(Exercise inputs begins)

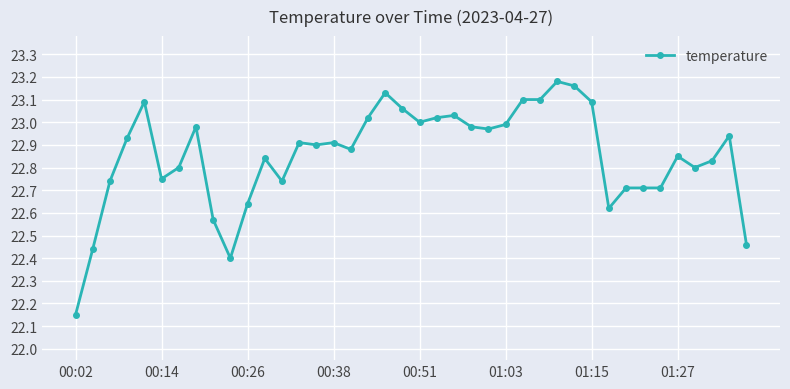

What is the sum of all values?

914.1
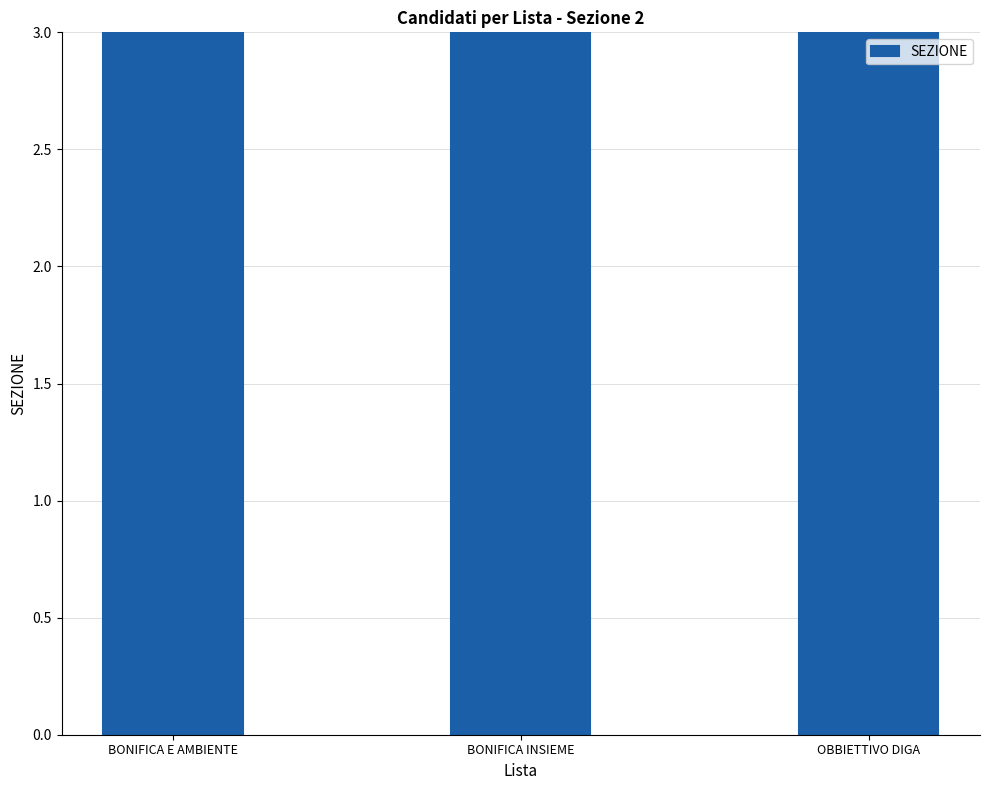

Reading left to right, extract all data points from this chart.

BONIFICA E AMBIENTE=16	BONIFICA INSIEME=8	OBBIETTIVO DIGA=14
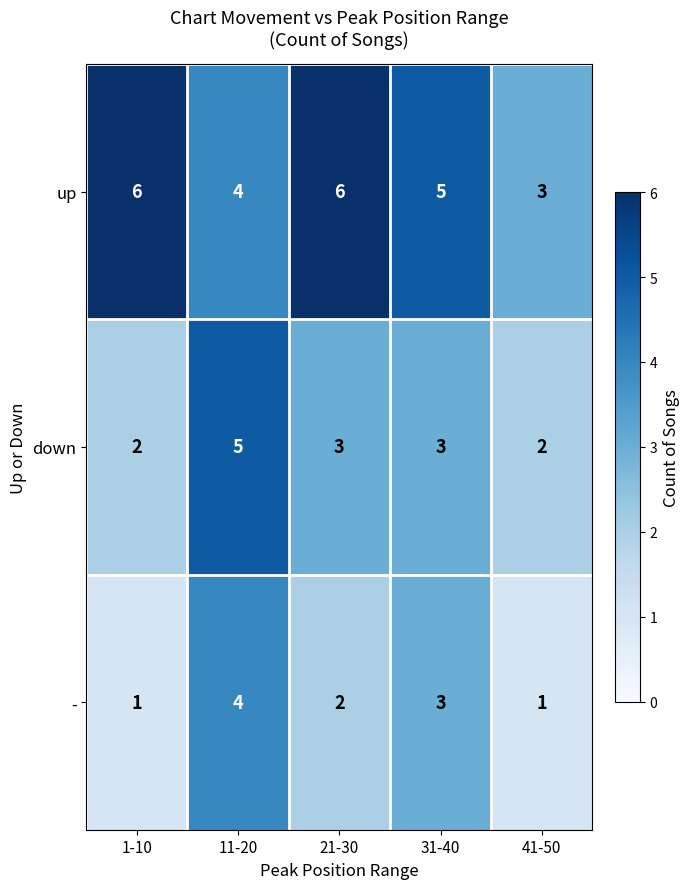

How many categories are shown in the chart?

5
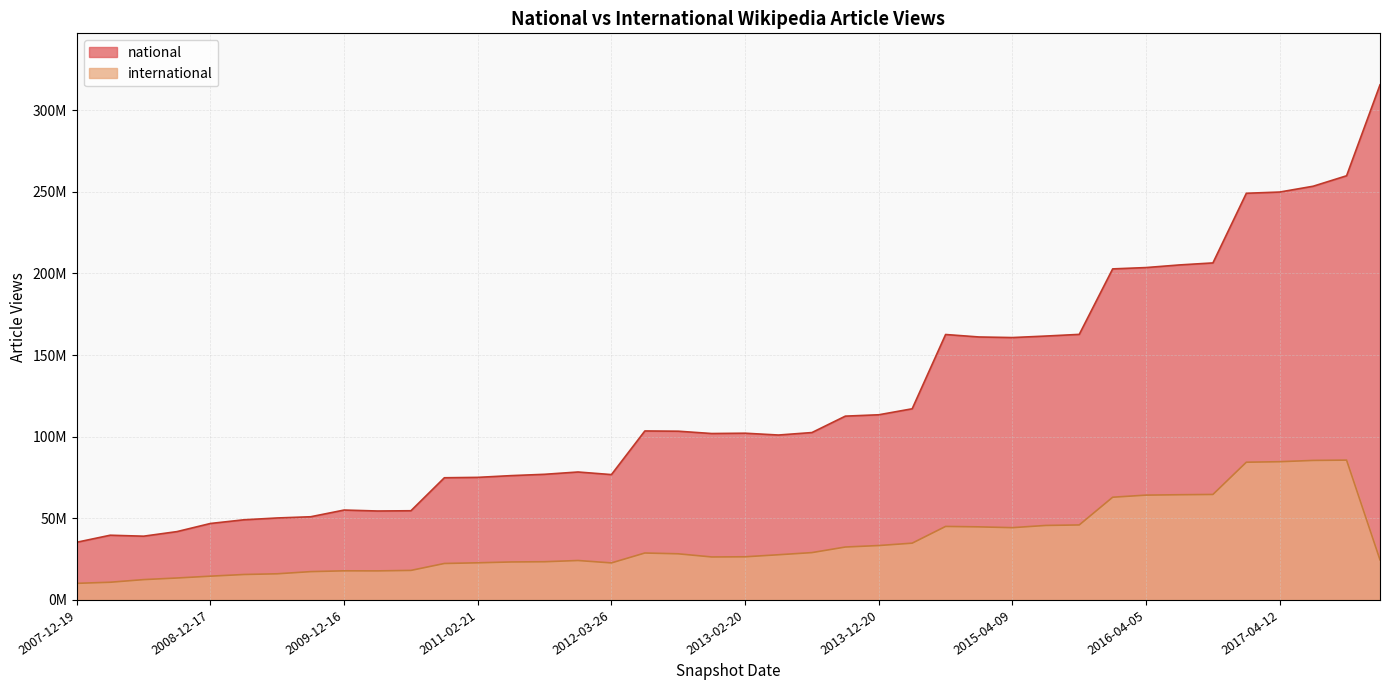

What is the maximum value shown in the chart?

315572316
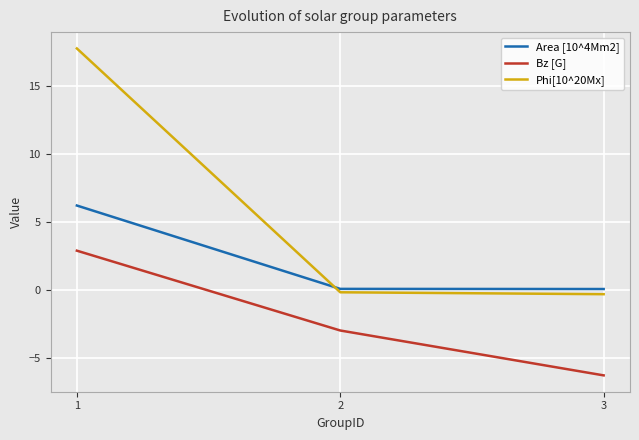

Between 2 and 3, which series saw the biggest shift?

Bz [G]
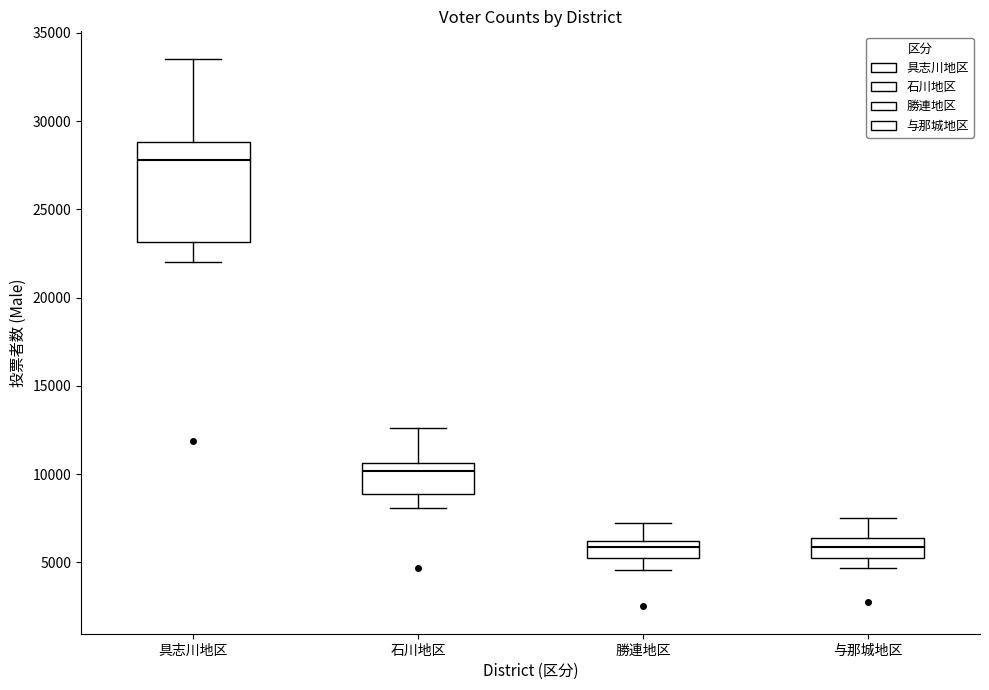

Reading left to right, transcribe this box plot: for each box, give where its median line is, the range the box spans, and where its two whiskers end, as read against the y-axis. The values are not printed on the chart, so give them approximately, as read against the axis.

具志川地区: median 28000, box 23000 to 29000, whiskers 22000 to 33500
石川地区: median 10000, box 9000 to 10500, whiskers 8000 to 12500
勝連地区: median 6000 (just below the box's upper edge), box 5000 to 6000, whiskers 4500 to 7000
与那城地区: median 6000, box 5500 to 6500, whiskers 4500 to 7500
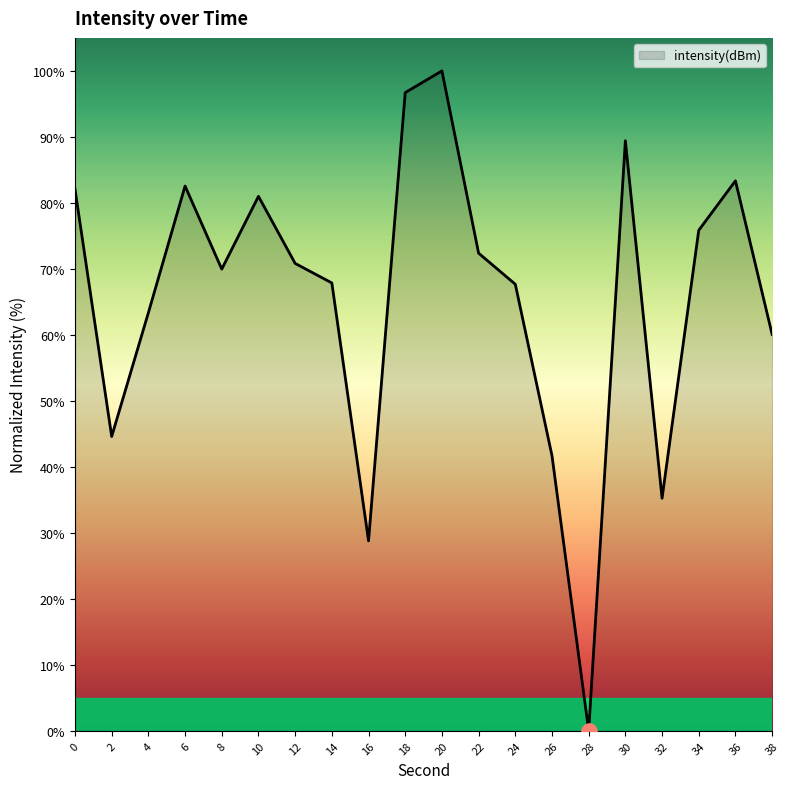

Between 6 and 18, which is larger?

18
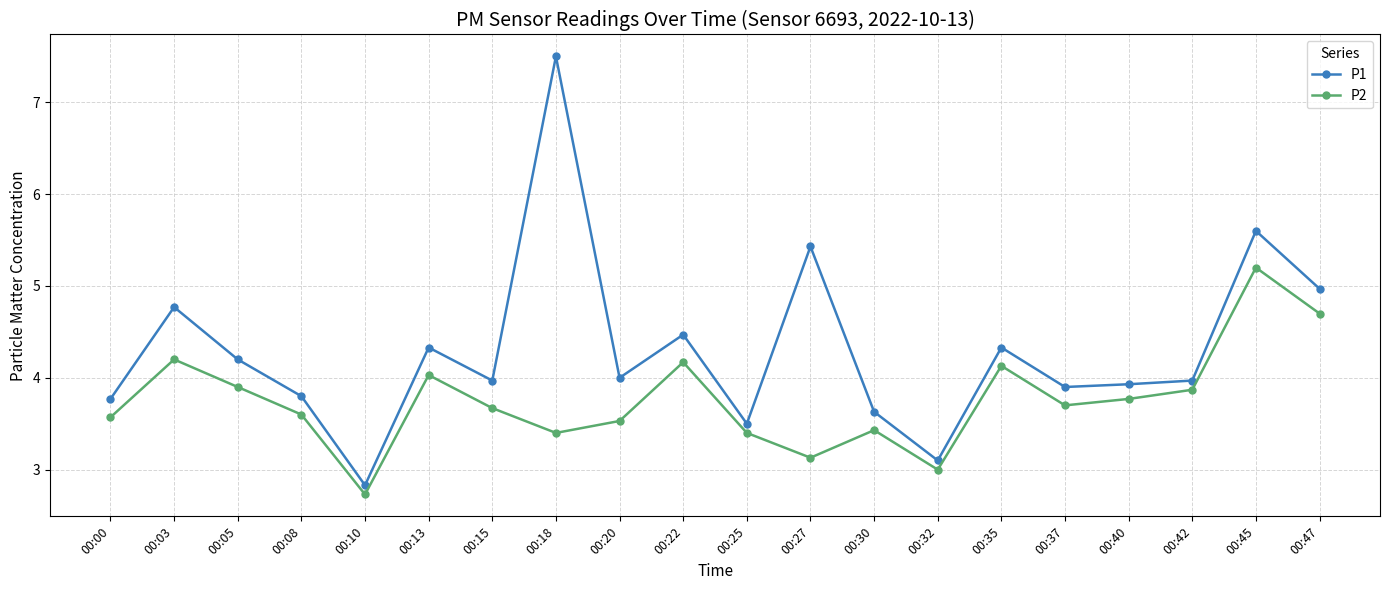

What is the difference between the highest and lowest values at 00:20?

0.5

(Exercise inputs ends)

### What to produce
Copy out every line of the rows above word for word, omitting the pictures.

### Your response
What is the sum of all values?

914.1

Reading left to right, extract all data points from this chart.

BONIFICA E AMBIENTE=16	BONIFICA INSIEME=8	OBBIETTIVO DIGA=14

How many categories are shown in the chart?

5

What is the maximum value shown in the chart?

315572316

Between 2 and 3, which series saw the biggest shift?

Bz [G]

Reading left to right, transcribe this box plot: for each box, give where its median line is, the range the box spans, and where its two whiskers end, as read against the y-axis. The values are not printed on the chart, so give them approximately, as read against the axis.

具志川地区: median 28000, box 23000 to 29000, whiskers 22000 to 33500
石川地区: median 10000, box 9000 to 10500, whiskers 8000 to 12500
勝連地区: median 6000 (just below the box's upper edge), box 5000 to 6000, whiskers 4500 to 7000
与那城地区: median 6000, box 5500 to 6500, whiskers 4500 to 7500

Between 6 and 18, which is larger?

18

What is the difference between the highest and lowest values at 00:20?

0.5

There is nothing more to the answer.